> **Work order**
The output should be all lines of the entries below in which the word "right" occurs.

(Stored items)
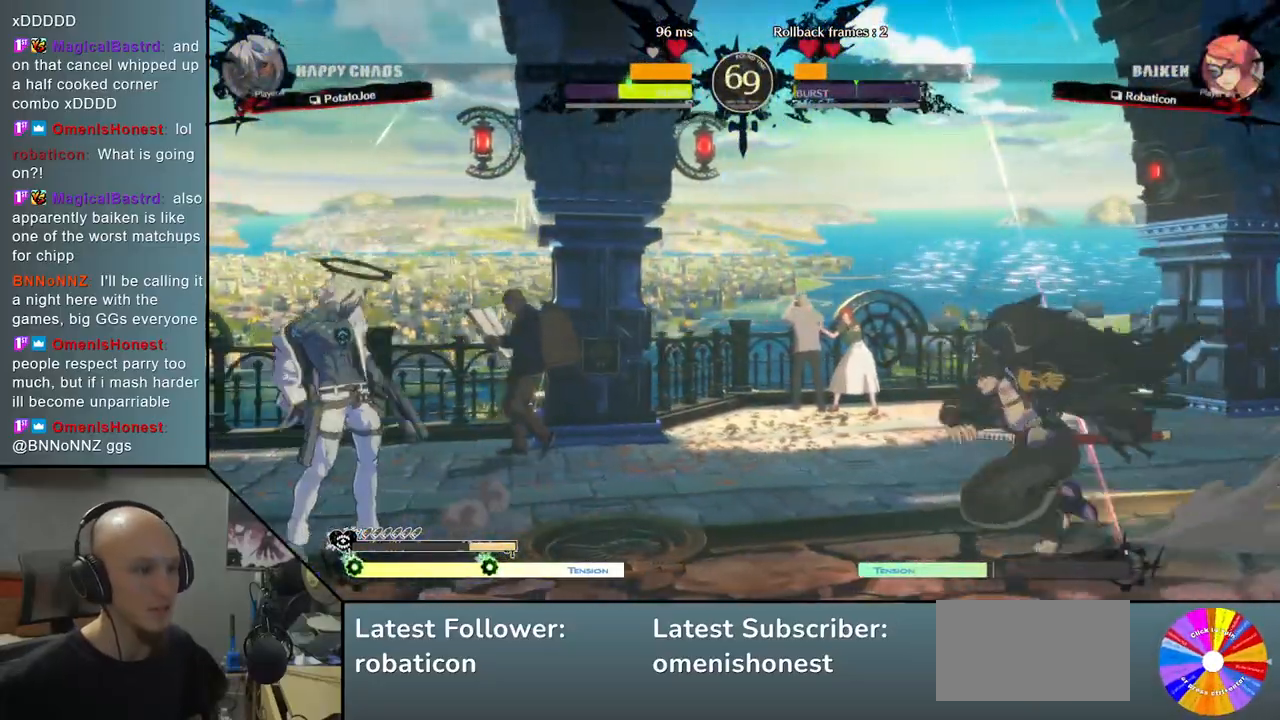
{"buttons": [], "left_stick": "up", "events": [[17, "left_stick", "down"], [33, "left_stick", "center"], [400, "CIRCLE", "up"], [433, "left_stick", "up"]]}
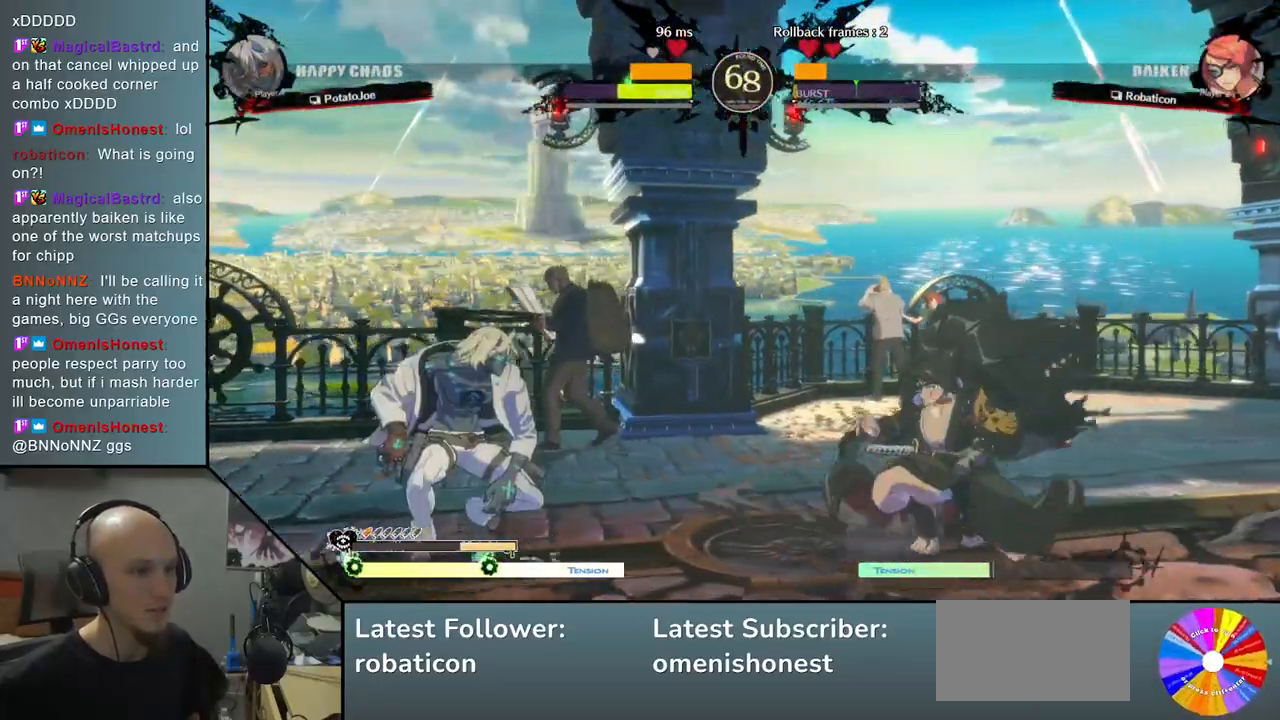
{"buttons": ["TRIANGLE"], "left_stick": "right", "events": [[100, "left_stick", "center"], [200, "left_stick", "down"], [433, "left_stick", "right"], [467, "TRIANGLE", "down"]]}
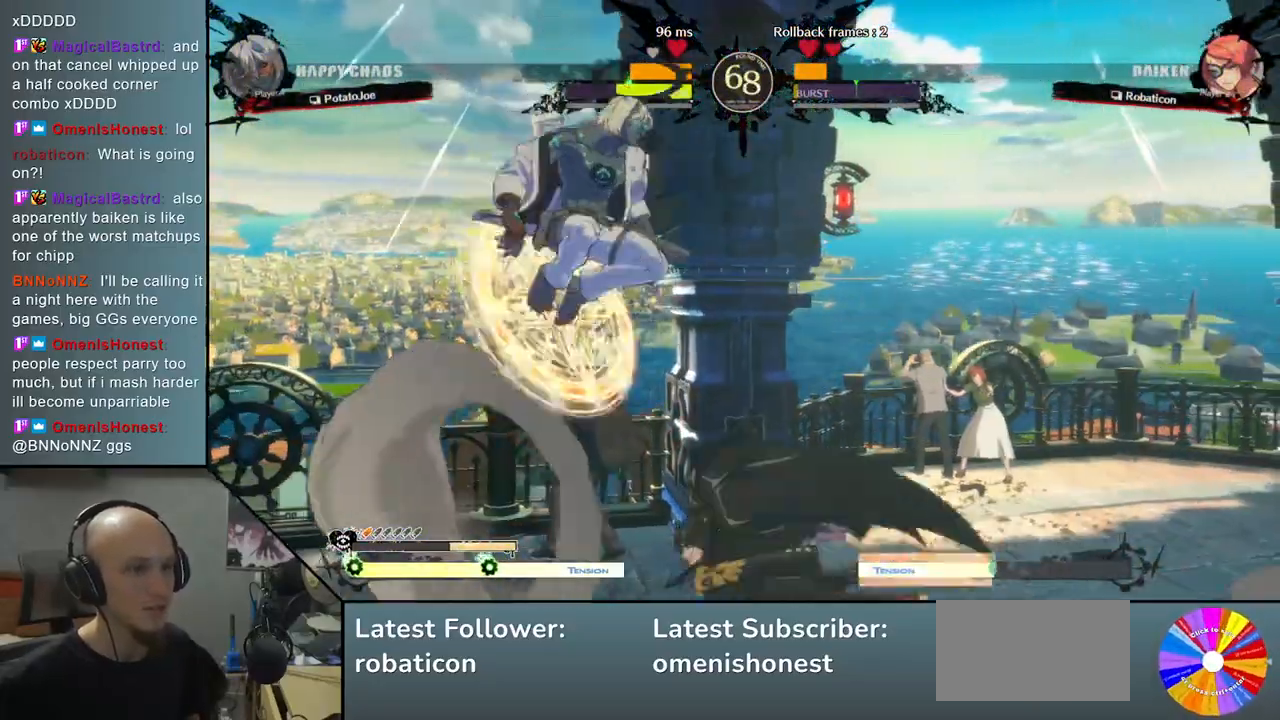
{"buttons": ["SQUARE"], "left_stick": "left", "events": [[117, "TRIANGLE", "up"], [217, "left_stick", "down"], [300, "SQUARE", "down"], [383, "SQUARE", "up"], [467, "SQUARE", "down"], [500, "left_stick", "left"]]}
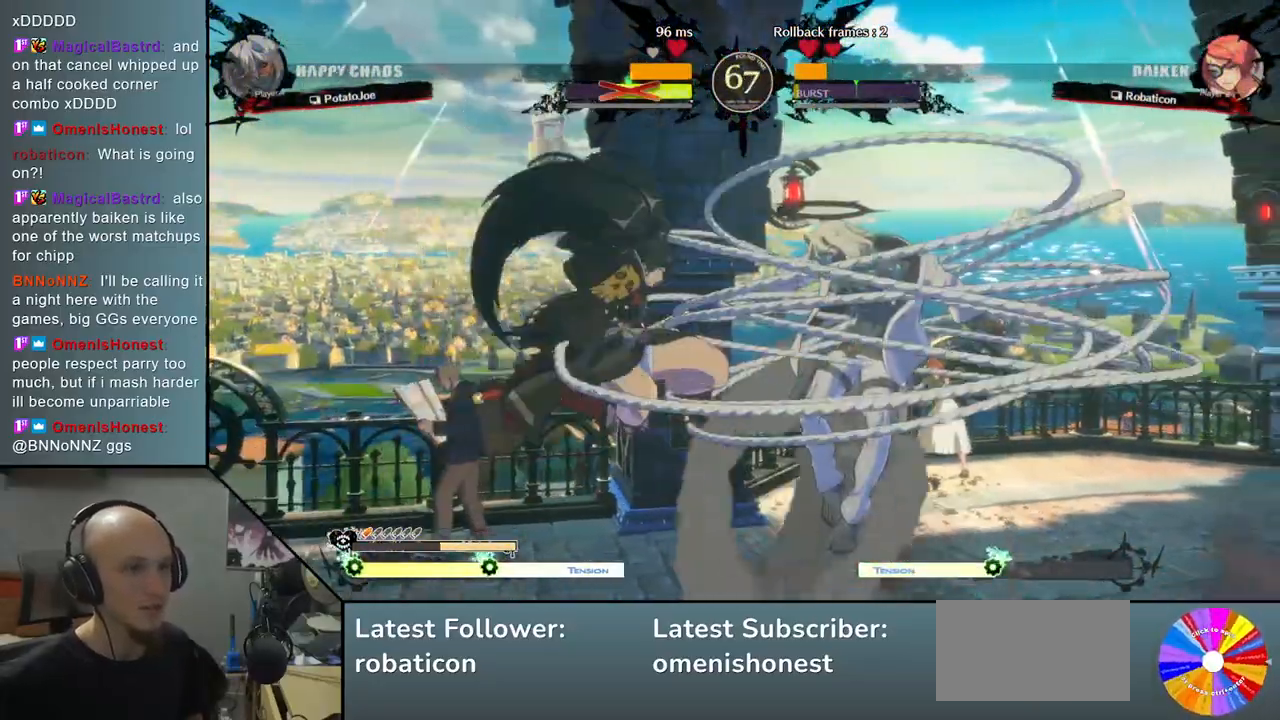
{"buttons": [], "left_stick": "left", "events": [[50, "SQUARE", "up"], [383, "R2", "down"], [433, "R2", "up"]]}
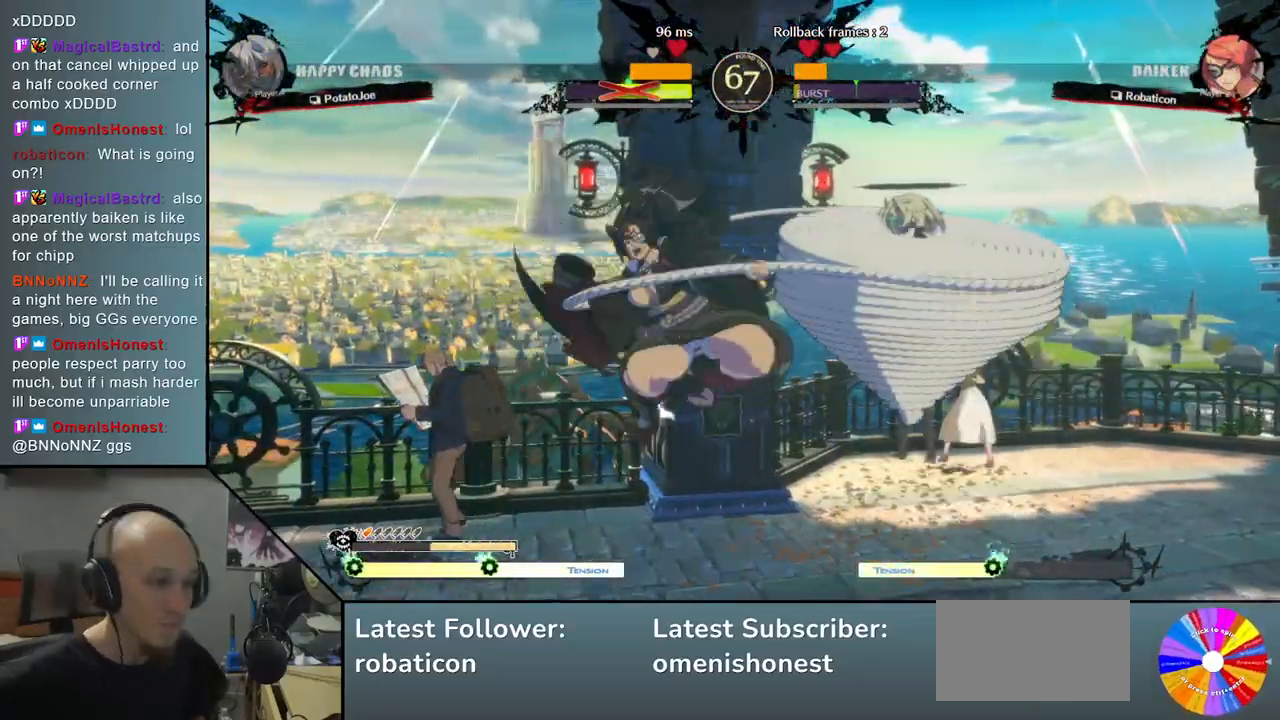
{"buttons": [], "left_stick": "right", "events": [[50, "left_stick", "center"], [417, "left_stick", "right"]]}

> **Response**
{"buttons": ["TRIANGLE"], "left_stick": "right", "events": [[100, "left_stick", "center"], [200, "left_stick", "down"], [433, "left_stick", "right"], [467, "TRIANGLE", "down"]]}
{"buttons": [], "left_stick": "right", "events": [[50, "left_stick", "center"], [417, "left_stick", "right"]]}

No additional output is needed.